Holidays in 2020 look so different from how they have in the past. Maybe you will be having Christmas dinner over Zoom, or you’ve purchased all your gifts online, or maybe you’ve had to cancel that Christmas getaway you take every year. Traditionally, the most traveled week of the year is the week between Christmas and New Year’s. It makes sense! Many companies are closed that week, or work loads are reduced. Families are traveling to visit loved ones, or are using the time off of school and work to get in a family vacation. It’s also exciting to bring in the new year in a new place. This means the week post Dec 25 can also be one of the most expensive weeks to travel. So let’s look forward to next year, and how different life will [hopefully] be 12 months from now and talk about where you can go to maximize your time and money on the most magical week of the year!
The icons: These are the places that are known for their Christmas and winter season festivity!
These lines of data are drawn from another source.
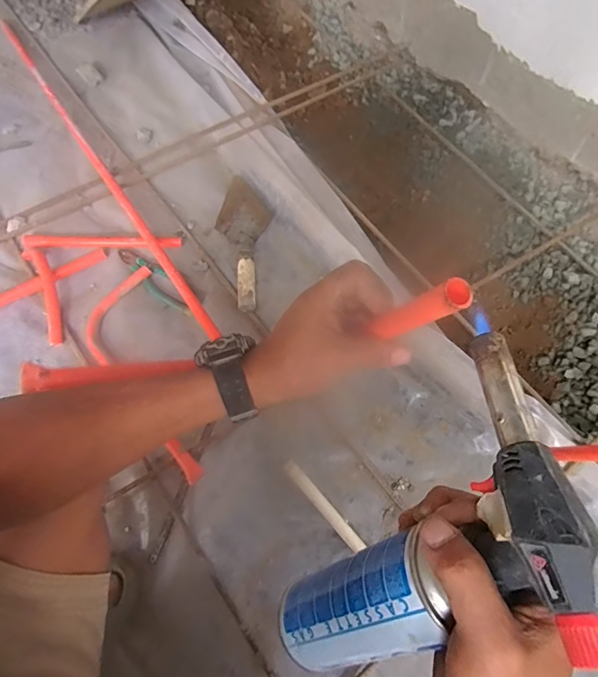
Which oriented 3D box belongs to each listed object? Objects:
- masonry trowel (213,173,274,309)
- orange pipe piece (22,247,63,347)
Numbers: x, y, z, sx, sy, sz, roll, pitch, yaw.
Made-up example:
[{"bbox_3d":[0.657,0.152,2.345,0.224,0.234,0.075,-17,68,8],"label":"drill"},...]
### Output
[{"bbox_3d":[-0.109,-0.203,0.865,0.111,0.039,0.342,-5,64,-4],"label":"masonry trowel"},{"bbox_3d":[-0.485,-0.089,0.817,0.042,0.018,0.222,-25,67,-14],"label":"orange pipe piece"}]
There are lights, and special events and it’s impossible not to feel the magic of the holidays when you’re visiting.
New York City You’ve seen the movies– the Rockefeller tree skirted with ice skating children and lovers, window displays along 5th Avenue, Central Parks lights along the lake, the Rockettes– There’s Christmas magic packed into every corner of the City. After a hard 2020, I have no doubt NYC will be pulling out all the stops for 2021!
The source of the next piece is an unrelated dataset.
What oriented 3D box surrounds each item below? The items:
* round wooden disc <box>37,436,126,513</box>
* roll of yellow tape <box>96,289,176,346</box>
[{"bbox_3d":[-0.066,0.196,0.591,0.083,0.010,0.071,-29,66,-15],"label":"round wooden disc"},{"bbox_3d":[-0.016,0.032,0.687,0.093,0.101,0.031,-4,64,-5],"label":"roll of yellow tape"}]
European Christmas Markets The Christmas themed vendor markets across Germany and Austria are so popular, that the river cruise industry offers itineraries where you can visit multiple markets over the course of the week! The lively yet cozy traditional markets aren’t just for shopping. There are traditional dances, music, food, ferris wheels, and hundreds of little ways to experience a European Christmas.
Hidden gems: There are places that don’t necessarily come to mind when you think of Christmas travel, but nevertheless there are opportunities for some unique experiences that you and your family will remember for a lifetime.
Turks & Caicos Islands T&C hosts many events through the holiday week. Christmas Day will be full of lights and trees and special service at any resort on the islands. But Dec 26 is the big day on the main island of R&C, Provo! The annual Maskanoo Parade features a fusion of African culture and a masquarade ball. This fun and exciting parade with glitter masks, rhythmic drums, and fantastic costumes is sure to energize you for the new year to come! Two days later, the Post-Christmas Beach party takes over Grace Bay with live music, local comfort foods, and tons of fun. Finally, New Year’s Eve includes celebrations at resorts, hotels and other special events, plus the Old Year’s Night tradition of a church service followed by church bells ringing in the new year!
Philippines In Pampanga, Philippines, the last two weeks of December are marked by the annual Giant Lantern Festival. What began as a Catholic tradition to light the pathways to Mass services, is now a beautiful display of engineering with “lanterns” that are 20ft tall using 10,000 more more bulbs. Pampanga is considered the “Christmas Capital of the Philippines” and for weeks leading up to Christmas and New Year’s Day, “parol” or giant lighted lanterns are displayed around the city. During the day, as you wait for the lanterns to illuminate the night time sky, enjoy local street festivals, markets, and music.
For something really different If Christmas isn’t really your thing, but traveling December fits your schedule, there are other options around the world to get away, without focusing on the Christmas holiday.
Bavaria & Austria For something a little more chilling, check out a Krampus parade or festival in Austria, Bavaria, or Italy. The old story says that the half-man, half-goat demon Krampus and his army of elves roam the Alps leaving mayhem in their path. Now Santa’s Evil Twin is seen marching in parades, the pinnacle of which is the annual Krampuslauf in Tyrol. Similar to Mardi Gras in New Orleans, there are floats headed by various clubs as well as parties and street festivals.
Tokyo, Japan While the Japanese don’t typically celebrate Christmas (Shinto is the dominate religion in Japan), the Culture of Cute still gets into the spirit of the season. The city has elaborate light displays and great packages for those staying through January 2. Shogatsu (the Japanese word for New Year’s Day) is the most important holiday of the year in Japan; many business do close, but be sure to have some traditional soba noodles (symbols of longevity) and visit local temples and shrines for hatsumode, or the first visit of the year. The atmosphere is festive all around the country, but you may even catch a glimpse of the Emperor and his family during New Year’s public appearances at the Tokyo Imperial Palace.
I will be taking a blogging break for the holiday break, but I will be back in January! Happy Holidays, and may 2021 be all we could hope for.